[Start of section]

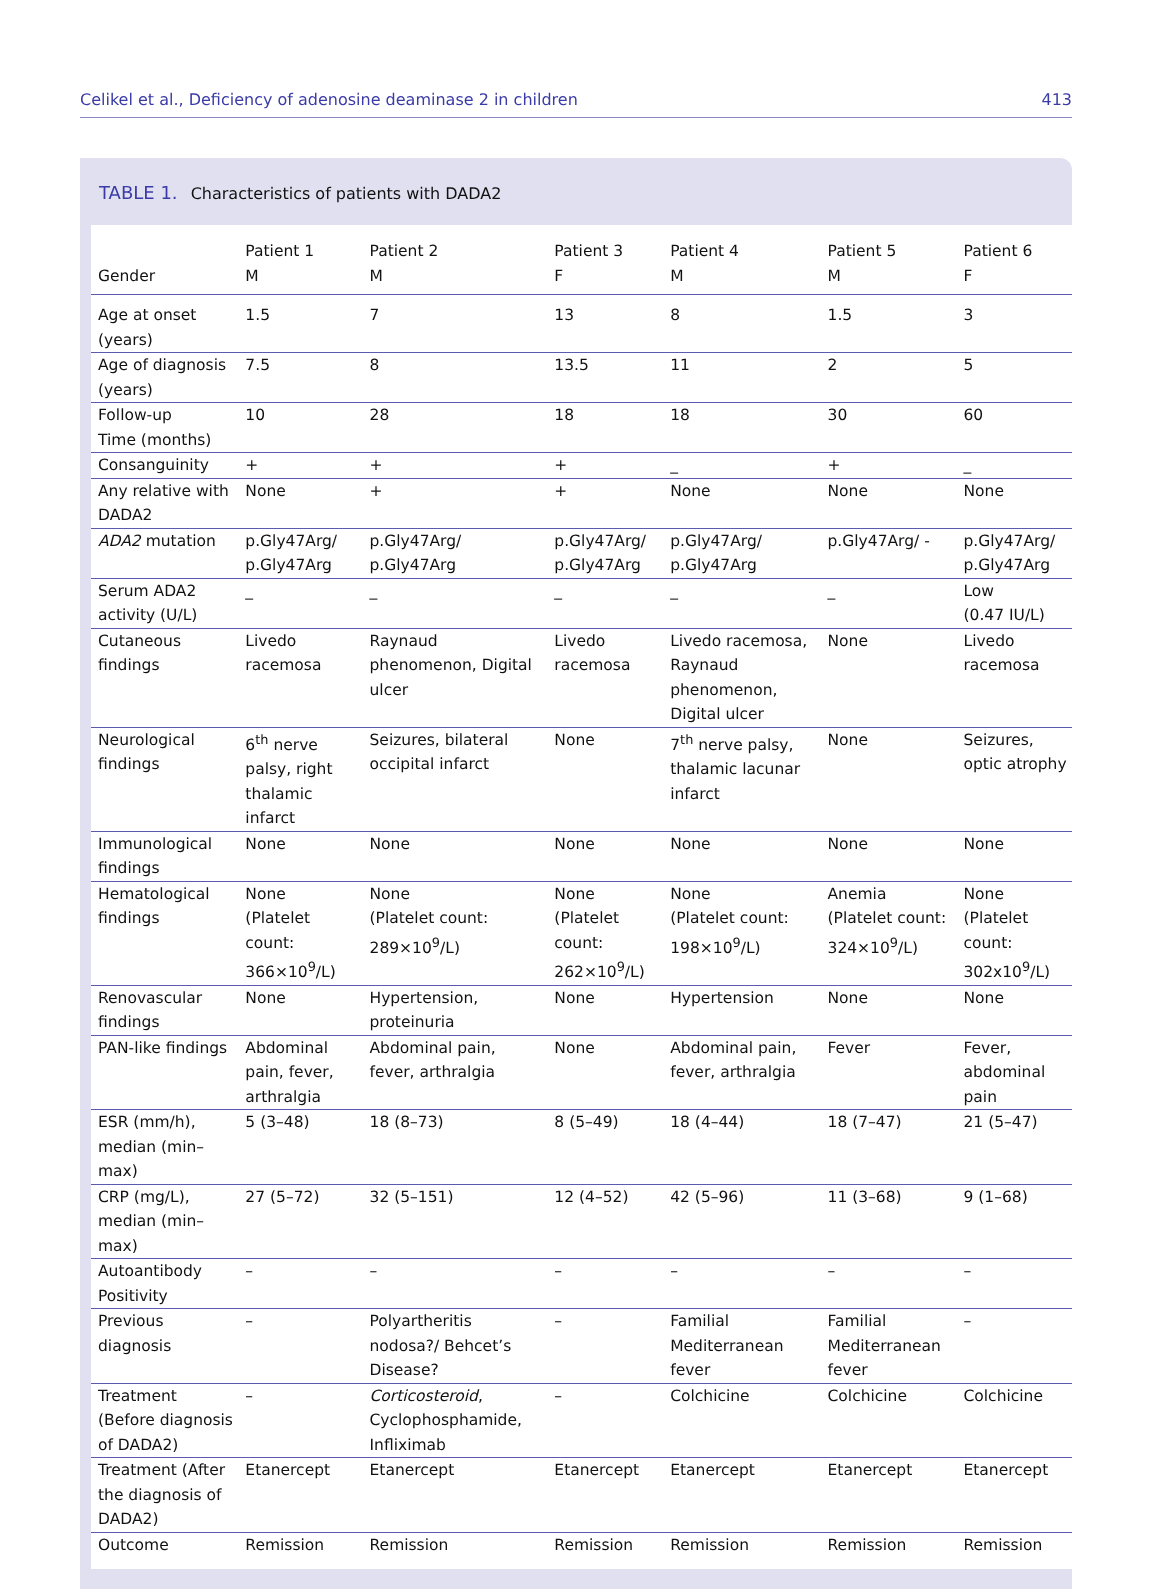Celikel et al., Deficiency of adenosine deaminase 2 in children 413
TABLE 1. Characteristics of patients with DADA2
| Gender | Patient 1 M | Patient 2 M | Patient 3 F | Patient 4 M | Patient 5 M | Patient 6 F |
| --- | --- | --- | --- | --- | --- | --- |
| Age at onset (years) | 1.5 | 7 | 13 | 8 | 1.5 | 3 |
| Age of diagnosis (years) | 7.5 | 8 | 13.5 | 11 | 2 | 5 |
| Follow-up Time (months) | 10 | 28 | 18 | 18 | 30 | 60 |
| Consanguinity | + | + | + | _ | + | _ |
| Any relative with DADA2 | None | + | + | None | None | None |
| ADA2 mutation | p.Gly47Arg/ p.Gly47Arg | p.Gly47Arg/ p.Gly47Arg | p.Gly47Arg/ p.Gly47Arg | p.Gly47Arg/ p.Gly47Arg | p.Gly47Arg/ - | p.Gly47Arg/ p.Gly47Arg |
| Serum ADA2 activity (U/L) | _ | _ | _ | _ | _ | Low (0.47 IU/L) |
| Cutaneous findings | Livedo racemosa | Raynaud phenomenon, Digital ulcer | Livedo racemosa | Livedo racemosa, Raynaud phenomenon, Digital ulcer | None | Livedo racemosa |
| Neurological findings | 6<sup>th</sup> nerve palsy, right thalamic infarct | Seizures, bilateral occipital infarct | None | 7<sup>th</sup> nerve palsy, thalamic lacunar infarct | None | Seizures, optic atrophy |
| Immunological findings | None | None | None | None | None | None |
| Hematological findings | None (Platelet count: 366×10<sup>9</sup>/L) | None (Platelet count: 289×10<sup>9</sup>/L) | None (Platelet count: 262×10<sup>9</sup>/L) | None (Platelet count: 198×10<sup>9</sup>/L) | Anemia (Platelet count: 324×10<sup>9</sup>/L) | None (Platelet count: 302x10<sup>9</sup>/L) |
| Renovascular findings | None | Hypertension, proteinuria | None | Hypertension | None | None |
| PAN-like findings | Abdominal pain, fever, arthralgia | Abdominal pain, fever, arthralgia | None | Abdominal pain, fever, arthralgia | Fever | Fever, abdominal pain |
| ESR (mm/h), median (min–max) | 5 (3–48) | 18 (8–73) | 8 (5–49) | 18 (4–44) | 18 (7–47) | 21 (5–47) |
| CRP (mg/L), median (min–max) | 27 (5–72) | 32 (5–151) | 12 (4–52) | 42 (5–96) | 11 (3–68) | 9 (1–68) |
| Autoantibody Positivity | – | – | – | – | – | – |
| Previous diagnosis | – | Polyartheritis nodosa?/ Behcet’s Disease? | – | Familial Mediterranean fever | Familial Mediterranean fever | – |
| Treatment (Before diagnosis of DADA2) | – | Corticosteroid , Cyclophosphamide, Infliximab | – | Colchicine | Colchicine | Colchicine |
| Treatment (After the diagnosis of DADA2) | Etanercept | Etanercept | Etanercept | Etanercept | Etanercept | Etanercept |
| Outcome | Remission | Remission | Remission | Remission | Remission | Remission |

[End of section]

▶ **Task statement**:
Print the material above word for word, first line through the line with "abdominal pain |", and leave every picture out.

▶ **Output for this task**:
Celikel et al., Deficiency of adenosine deaminase 2 in children 413
TABLE 1. Characteristics of patients with DADA2
| Gender | Patient 1 M | Patient 2 M | Patient 3 F | Patient 4 M | Patient 5 M | Patient 6 F |
| --- | --- | --- | --- | --- | --- | --- |
| Age at onset (years) | 1.5 | 7 | 13 | 8 | 1.5 | 3 |
| Age of diagnosis (years) | 7.5 | 8 | 13.5 | 11 | 2 | 5 |
| Follow-up Time (months) | 10 | 28 | 18 | 18 | 30 | 60 |
| Consanguinity | + | + | + | _ | + | _ |
| Any relative with DADA2 | None | + | + | None | None | None |
| ADA2 mutation | p.Gly47Arg/ p.Gly47Arg | p.Gly47Arg/ p.Gly47Arg | p.Gly47Arg/ p.Gly47Arg | p.Gly47Arg/ p.Gly47Arg | p.Gly47Arg/ - | p.Gly47Arg/ p.Gly47Arg |
| Serum ADA2 activity (U/L) | _ | _ | _ | _ | _ | Low (0.47 IU/L) |
| Cutaneous findings | Livedo racemosa | Raynaud phenomenon, Digital ulcer | Livedo racemosa | Livedo racemosa, Raynaud phenomenon, Digital ulcer | None | Livedo racemosa |
| Neurological findings | 6<sup>th</sup> nerve palsy, right thalamic infarct | Seizures, bilateral occipital infarct | None | 7<sup>th</sup> nerve palsy, thalamic lacunar infarct | None | Seizures, optic atrophy |
| Immunological findings | None | None | None | None | None | None |
| Hematological findings | None (Platelet count: 366×10<sup>9</sup>/L) | None (Platelet count: 289×10<sup>9</sup>/L) | None (Platelet count: 262×10<sup>9</sup>/L) | None (Platelet count: 198×10<sup>9</sup>/L) | Anemia (Platelet count: 324×10<sup>9</sup>/L) | None (Platelet count: 302x10<sup>9</sup>/L) |
| Renovascular findings | None | Hypertension, proteinuria | None | Hypertension | None | None |
| PAN-like findings | Abdominal pain, fever, arthralgia | Abdominal pain, fever, arthralgia | None | Abdominal pain, fever, arthralgia | Fever | Fever, abdominal pain |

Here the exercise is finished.